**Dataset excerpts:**

● ● ● ● ● ● ●

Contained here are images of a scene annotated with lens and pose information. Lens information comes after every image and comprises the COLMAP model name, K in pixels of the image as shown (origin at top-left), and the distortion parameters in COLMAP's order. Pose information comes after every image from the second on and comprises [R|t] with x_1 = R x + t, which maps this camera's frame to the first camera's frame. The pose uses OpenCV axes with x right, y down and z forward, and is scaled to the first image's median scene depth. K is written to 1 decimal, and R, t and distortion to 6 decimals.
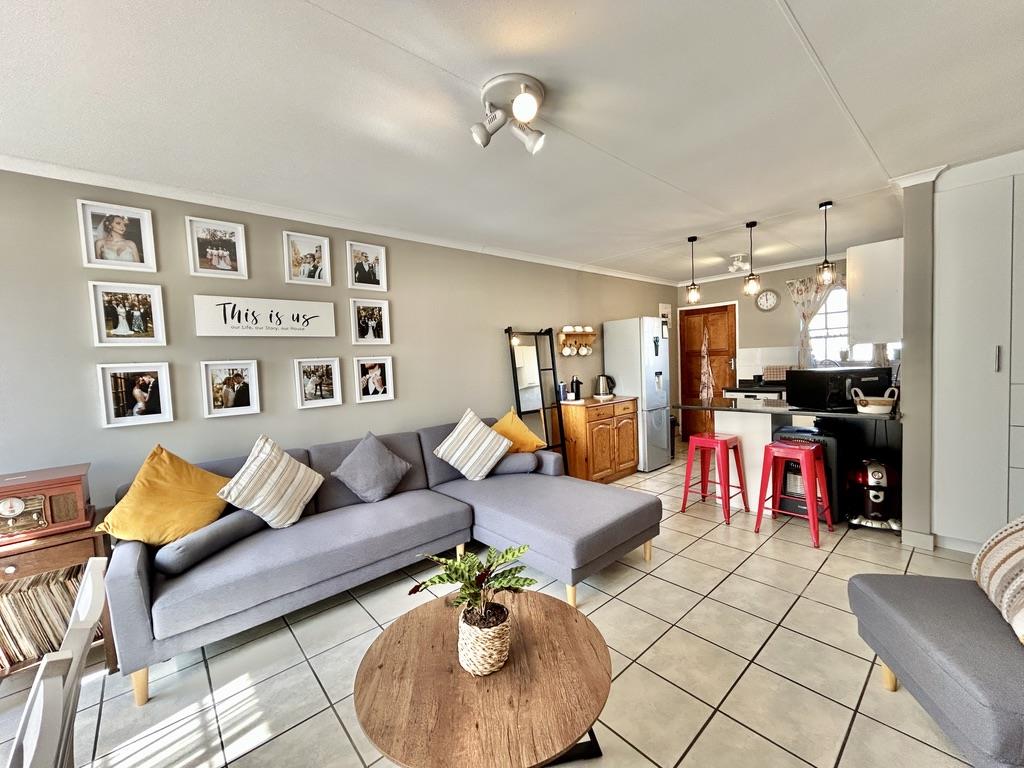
lens RADIAL K [[416.5, 0, 514.3], [0, 416.5, 383.6], [0, 0, 1]] dist [0.005451, 0.000144]
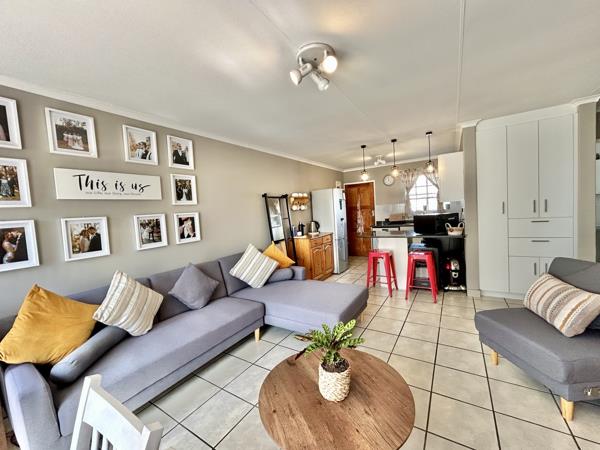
lens RADIAL K [[244.0, 0, 301.0], [0, 244.0, 224.5], [0, 0, 1]] dist [0.005451, 0.000144]
pose [[0.960251, -0.033752, 0.277089, -0.206854], [0.036891, 0.999301, -0.006124, -0.001577], [-0.276688, 0.016103, 0.960825, 0.041990]]
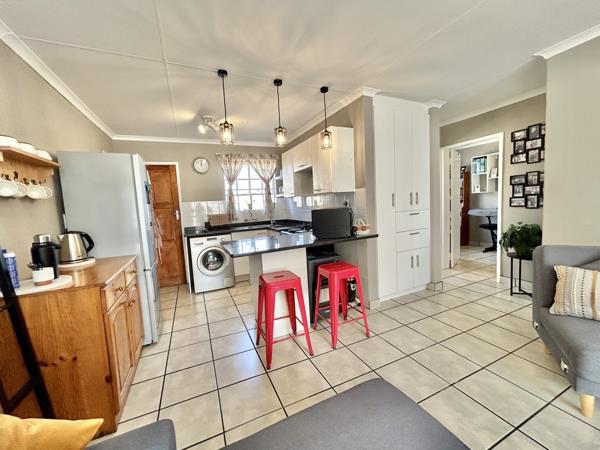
lens RADIAL K [[244.0, 0, 299.6], [0, 244.0, 224.6], [0, 0, 1]] dist [0.005451, 0.000144]
pose [[0.294917, -0.055854, 0.953889, -0.080011], [0.094249, 0.995122, 0.029130, -0.014737], [-0.950863, 0.081312, 0.298743, 0.929680]]
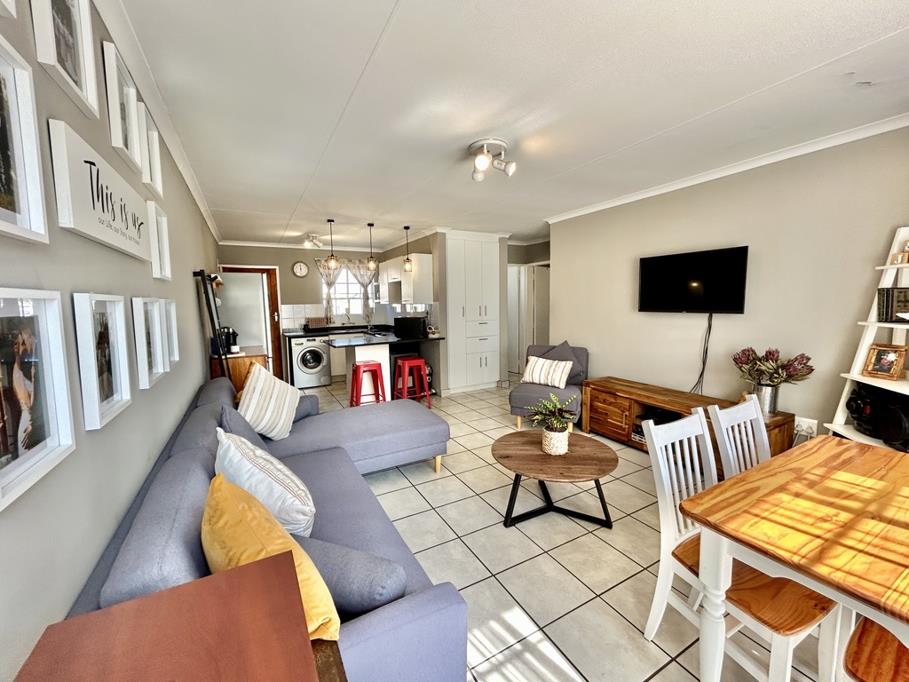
lens RADIAL K [[369.7, 0, 456.5], [0, 369.7, 341.0], [0, 0, 1]] dist [0.005451, 0.000144]
pose [[0.211698, -0.065613, 0.975130, -0.886297], [0.060386, 0.996716, 0.053956, -0.004100], [-0.975468, 0.047462, 0.214965, 0.489316]]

● ● ● ● ● ● ●

**WORK TO BE COMPLETED:**
Write out all the rows again, substituting "location" for "scene" and keeping everything else the same. Omit the pictures from your answer.

**FINISHED EXERCISE:**
Contained here are images of a location annotated with lens and pose information. Lens information comes after every image and comprises the COLMAP model name, K in pixels of the image as shown (origin at top-left), and the distortion parameters in COLMAP's order. Pose information comes after every image from the second on and comprises [R|t] with x_1 = R x + t, which maps this camera's frame to the first camera's frame. The pose uses OpenCV axes with x right, y down and z forward, and is scaled to the first image's median location depth. K is written to 1 decimal, and R, t and distortion to 6 decimals.
lens RADIAL K [[416.5, 0, 514.3], [0, 416.5, 383.6], [0, 0, 1]] dist [0.005451, 0.000144]
lens RADIAL K [[244.0, 0, 301.0], [0, 244.0, 224.5], [0, 0, 1]] dist [0.005451, 0.000144]
pose [[0.960251, -0.033752, 0.277089, -0.206854], [0.036891, 0.999301, -0.006124, -0.001577], [-0.276688, 0.016103, 0.960825, 0.041990]]
lens RADIAL K [[244.0, 0, 299.6], [0, 244.0, 224.6], [0, 0, 1]] dist [0.005451, 0.000144]
pose [[0.294917, -0.055854, 0.953889, -0.080011], [0.094249, 0.995122, 0.029130, -0.014737], [-0.950863, 0.081312, 0.298743, 0.929680]]
lens RADIAL K [[369.7, 0, 456.5], [0, 369.7, 341.0], [0, 0, 1]] dist [0.005451, 0.000144]
pose [[0.211698, -0.065613, 0.975130, -0.886297], [0.060386, 0.996716, 0.053956, -0.004100], [-0.975468, 0.047462, 0.214965, 0.489316]]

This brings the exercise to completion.